▶ _AIM OF THE TASK_:
Output the lines of the records starting with the line containing "table_cell Ціль поставлена?" and continuing through the line containing "table_cell Середній рівень: 1.", reproducing each one verbatim, both end lines included.

▶ _Saved data entries_:
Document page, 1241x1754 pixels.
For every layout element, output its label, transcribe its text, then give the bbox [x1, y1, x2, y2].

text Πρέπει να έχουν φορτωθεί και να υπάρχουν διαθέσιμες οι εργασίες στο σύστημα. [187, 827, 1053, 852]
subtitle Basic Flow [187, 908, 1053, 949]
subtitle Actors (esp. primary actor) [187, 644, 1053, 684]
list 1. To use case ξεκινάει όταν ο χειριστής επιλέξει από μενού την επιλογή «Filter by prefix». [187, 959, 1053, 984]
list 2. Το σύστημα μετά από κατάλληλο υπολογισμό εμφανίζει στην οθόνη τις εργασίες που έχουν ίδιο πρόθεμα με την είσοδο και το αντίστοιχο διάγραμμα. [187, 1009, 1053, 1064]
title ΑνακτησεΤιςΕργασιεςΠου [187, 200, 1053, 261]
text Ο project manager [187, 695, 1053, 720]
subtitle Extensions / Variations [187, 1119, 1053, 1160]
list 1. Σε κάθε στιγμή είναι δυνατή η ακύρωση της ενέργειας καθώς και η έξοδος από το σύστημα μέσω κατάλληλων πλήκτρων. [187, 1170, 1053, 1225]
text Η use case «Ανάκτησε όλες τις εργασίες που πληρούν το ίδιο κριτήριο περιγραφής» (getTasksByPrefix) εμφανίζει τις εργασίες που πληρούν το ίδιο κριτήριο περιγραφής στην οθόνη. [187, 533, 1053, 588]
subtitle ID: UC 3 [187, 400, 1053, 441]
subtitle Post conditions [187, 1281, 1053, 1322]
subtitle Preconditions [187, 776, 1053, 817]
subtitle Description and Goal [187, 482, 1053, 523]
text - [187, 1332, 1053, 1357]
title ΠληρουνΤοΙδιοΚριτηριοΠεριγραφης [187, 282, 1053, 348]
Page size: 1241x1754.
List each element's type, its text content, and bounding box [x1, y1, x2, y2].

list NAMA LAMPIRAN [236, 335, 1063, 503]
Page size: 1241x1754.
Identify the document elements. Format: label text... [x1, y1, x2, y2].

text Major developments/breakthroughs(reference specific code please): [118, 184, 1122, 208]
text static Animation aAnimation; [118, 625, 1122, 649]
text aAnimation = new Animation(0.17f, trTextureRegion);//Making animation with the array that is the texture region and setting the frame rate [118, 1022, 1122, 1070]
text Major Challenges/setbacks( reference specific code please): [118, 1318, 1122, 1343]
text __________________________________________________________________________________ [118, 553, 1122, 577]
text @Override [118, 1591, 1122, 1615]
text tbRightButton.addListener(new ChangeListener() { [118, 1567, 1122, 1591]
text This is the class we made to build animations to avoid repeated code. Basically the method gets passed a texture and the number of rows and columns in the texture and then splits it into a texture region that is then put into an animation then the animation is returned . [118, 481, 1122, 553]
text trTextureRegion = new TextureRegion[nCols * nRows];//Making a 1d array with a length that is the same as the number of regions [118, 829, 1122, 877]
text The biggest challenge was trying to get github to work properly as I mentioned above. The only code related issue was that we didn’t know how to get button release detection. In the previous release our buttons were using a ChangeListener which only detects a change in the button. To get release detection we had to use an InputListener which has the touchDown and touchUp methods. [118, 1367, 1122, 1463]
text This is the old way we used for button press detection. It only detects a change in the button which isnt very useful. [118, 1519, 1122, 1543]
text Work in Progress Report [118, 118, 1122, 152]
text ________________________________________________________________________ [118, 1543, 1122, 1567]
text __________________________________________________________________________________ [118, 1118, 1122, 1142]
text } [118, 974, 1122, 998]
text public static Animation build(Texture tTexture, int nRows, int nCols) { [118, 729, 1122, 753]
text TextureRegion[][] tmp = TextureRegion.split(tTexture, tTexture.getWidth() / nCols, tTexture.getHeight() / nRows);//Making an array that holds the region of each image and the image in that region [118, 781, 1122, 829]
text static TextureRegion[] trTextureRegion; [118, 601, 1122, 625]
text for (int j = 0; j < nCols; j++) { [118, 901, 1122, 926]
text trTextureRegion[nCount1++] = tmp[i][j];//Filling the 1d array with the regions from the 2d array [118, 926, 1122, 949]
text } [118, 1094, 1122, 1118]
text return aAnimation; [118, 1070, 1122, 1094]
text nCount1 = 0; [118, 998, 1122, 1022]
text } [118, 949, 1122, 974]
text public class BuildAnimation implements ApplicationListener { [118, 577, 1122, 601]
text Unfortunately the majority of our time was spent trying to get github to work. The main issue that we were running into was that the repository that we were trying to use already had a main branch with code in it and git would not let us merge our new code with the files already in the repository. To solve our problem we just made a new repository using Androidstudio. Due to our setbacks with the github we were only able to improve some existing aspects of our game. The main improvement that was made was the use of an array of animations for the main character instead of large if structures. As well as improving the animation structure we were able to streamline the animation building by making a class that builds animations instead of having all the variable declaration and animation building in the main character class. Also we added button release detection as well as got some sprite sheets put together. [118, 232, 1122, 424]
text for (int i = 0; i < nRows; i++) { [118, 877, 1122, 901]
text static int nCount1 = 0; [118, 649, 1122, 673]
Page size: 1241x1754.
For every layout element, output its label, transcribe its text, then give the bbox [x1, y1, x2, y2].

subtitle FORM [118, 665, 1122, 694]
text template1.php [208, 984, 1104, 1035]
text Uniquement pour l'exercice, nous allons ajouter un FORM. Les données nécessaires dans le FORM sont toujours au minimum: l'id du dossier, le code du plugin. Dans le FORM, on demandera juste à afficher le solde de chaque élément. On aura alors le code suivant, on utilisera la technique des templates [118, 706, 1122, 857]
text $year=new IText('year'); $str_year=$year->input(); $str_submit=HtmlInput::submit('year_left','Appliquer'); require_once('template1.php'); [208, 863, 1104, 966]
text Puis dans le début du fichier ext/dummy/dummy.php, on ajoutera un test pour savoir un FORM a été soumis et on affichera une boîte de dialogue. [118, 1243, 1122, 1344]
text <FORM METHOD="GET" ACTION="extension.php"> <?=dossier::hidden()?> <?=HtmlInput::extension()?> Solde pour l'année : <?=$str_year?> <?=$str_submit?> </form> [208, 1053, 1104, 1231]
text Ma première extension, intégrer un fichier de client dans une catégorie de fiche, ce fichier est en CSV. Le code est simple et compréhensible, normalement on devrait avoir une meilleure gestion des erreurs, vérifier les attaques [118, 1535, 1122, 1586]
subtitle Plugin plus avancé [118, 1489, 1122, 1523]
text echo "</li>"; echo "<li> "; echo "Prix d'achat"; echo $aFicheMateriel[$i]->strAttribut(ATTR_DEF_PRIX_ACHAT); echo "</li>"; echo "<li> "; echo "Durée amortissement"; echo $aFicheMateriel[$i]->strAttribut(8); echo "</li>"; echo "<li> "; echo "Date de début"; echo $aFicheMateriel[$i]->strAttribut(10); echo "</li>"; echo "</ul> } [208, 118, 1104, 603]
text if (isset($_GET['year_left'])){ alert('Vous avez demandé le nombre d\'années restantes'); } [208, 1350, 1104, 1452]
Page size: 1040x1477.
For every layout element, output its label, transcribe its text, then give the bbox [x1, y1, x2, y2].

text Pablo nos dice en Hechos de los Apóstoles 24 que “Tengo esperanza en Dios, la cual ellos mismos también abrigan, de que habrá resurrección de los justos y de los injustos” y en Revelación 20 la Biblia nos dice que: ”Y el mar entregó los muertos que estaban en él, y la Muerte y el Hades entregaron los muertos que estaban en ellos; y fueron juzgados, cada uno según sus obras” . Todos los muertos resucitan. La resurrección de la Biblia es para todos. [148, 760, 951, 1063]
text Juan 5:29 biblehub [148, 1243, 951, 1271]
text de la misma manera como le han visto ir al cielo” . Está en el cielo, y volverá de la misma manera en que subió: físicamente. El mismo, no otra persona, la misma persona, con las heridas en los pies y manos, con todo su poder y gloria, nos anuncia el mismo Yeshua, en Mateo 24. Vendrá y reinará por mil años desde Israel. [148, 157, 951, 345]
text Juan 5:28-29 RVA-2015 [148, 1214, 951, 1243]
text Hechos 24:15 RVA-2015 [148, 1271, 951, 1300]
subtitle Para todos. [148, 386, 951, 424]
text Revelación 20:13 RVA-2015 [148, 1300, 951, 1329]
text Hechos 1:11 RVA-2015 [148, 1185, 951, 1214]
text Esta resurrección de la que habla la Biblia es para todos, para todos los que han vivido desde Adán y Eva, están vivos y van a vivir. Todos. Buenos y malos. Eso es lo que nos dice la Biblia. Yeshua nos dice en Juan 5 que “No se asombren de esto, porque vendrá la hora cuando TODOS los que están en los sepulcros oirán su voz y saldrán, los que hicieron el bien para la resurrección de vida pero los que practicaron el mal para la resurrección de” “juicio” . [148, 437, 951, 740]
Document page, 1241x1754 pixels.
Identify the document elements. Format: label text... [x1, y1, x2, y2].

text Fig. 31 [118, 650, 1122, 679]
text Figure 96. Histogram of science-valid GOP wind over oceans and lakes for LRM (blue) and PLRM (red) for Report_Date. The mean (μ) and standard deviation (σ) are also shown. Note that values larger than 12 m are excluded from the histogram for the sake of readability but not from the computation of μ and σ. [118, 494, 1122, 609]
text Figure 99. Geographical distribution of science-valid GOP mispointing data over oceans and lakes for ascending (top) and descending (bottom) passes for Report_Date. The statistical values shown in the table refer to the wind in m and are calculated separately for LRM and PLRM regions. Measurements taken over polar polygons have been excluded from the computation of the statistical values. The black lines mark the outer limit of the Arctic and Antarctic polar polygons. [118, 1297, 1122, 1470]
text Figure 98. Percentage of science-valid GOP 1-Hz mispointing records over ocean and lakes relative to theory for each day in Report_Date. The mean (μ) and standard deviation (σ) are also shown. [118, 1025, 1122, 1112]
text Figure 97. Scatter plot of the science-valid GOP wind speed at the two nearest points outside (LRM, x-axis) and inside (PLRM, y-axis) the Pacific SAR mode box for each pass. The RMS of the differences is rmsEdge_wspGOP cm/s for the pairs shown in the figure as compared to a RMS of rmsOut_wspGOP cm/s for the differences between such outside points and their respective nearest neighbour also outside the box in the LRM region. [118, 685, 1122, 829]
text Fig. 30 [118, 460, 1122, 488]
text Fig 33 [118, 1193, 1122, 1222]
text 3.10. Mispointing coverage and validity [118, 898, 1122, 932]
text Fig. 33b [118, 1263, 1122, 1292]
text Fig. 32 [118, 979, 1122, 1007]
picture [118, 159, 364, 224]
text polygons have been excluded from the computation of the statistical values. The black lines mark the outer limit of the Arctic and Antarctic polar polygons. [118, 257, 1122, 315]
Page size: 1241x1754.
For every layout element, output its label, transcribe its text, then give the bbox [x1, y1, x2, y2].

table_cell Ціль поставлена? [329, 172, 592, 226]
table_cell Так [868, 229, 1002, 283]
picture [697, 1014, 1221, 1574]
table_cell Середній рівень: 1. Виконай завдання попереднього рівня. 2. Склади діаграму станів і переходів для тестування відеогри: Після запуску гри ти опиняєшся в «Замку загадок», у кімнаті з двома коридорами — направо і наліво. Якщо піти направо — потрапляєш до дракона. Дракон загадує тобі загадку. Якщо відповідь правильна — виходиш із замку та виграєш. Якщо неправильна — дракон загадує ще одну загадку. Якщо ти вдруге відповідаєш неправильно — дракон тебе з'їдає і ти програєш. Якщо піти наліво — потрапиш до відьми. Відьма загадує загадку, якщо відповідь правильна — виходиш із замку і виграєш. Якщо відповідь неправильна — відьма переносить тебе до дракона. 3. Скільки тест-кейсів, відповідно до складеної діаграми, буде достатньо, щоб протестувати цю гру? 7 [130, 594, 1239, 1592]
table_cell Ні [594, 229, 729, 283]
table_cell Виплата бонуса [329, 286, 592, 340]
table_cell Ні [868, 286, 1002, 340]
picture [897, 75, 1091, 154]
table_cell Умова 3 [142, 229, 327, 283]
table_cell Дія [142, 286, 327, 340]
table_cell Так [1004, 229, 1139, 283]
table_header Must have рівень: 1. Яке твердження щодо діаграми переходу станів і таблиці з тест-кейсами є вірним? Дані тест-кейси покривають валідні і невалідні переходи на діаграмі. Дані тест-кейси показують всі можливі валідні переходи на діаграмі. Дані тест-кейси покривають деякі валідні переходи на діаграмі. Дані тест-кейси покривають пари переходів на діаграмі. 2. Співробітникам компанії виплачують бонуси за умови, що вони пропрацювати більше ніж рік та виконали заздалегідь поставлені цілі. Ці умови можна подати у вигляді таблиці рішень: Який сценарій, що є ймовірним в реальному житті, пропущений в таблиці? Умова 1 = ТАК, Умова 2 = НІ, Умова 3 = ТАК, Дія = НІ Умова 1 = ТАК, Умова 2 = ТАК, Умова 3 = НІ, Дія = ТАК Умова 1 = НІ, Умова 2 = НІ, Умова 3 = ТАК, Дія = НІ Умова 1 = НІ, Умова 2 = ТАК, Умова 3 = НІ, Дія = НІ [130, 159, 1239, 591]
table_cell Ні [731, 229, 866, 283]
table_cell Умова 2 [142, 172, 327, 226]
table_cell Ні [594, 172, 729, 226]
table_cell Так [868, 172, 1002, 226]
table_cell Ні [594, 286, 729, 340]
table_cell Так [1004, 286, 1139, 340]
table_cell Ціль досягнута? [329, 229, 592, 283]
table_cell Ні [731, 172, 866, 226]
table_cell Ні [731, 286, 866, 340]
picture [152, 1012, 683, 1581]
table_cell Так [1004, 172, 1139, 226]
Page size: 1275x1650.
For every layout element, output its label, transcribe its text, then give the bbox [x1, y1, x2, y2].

▶ _REPLY TO THE EXERCISE_:
table_cell Ціль поставлена? [329, 172, 592, 226]
table_cell Так [868, 229, 1002, 283]
picture [697, 1014, 1221, 1574]
table_cell Середній рівень: 1. Виконай завдання попереднього рівня. 2. Склади діаграму станів і переходів для тестування відеогри: Після запуску гри ти опиняєшся в «Замку загадок», у кімнаті з двома коридорами — направо і наліво. Якщо піти направо — потрапляєш до дракона. Дракон загадує тобі загадку. Якщо відповідь правильна — виходиш із замку та виграєш. Якщо неправильна — дракон загадує ще одну загадку. Якщо ти вдруге відповідаєш неправильно — дракон тебе з'їдає і ти програєш. Якщо піти наліво — потрапиш до відьми. Відьма загадує загадку, якщо відповідь правильна — виходиш із замку і виграєш. Якщо відповідь неправильна — відьма переносить тебе до дракона. 3. Скільки тест-кейсів, відповідно до складеної діаграми, буде достатньо, щоб протестувати цю гру? 7 [130, 594, 1239, 1592]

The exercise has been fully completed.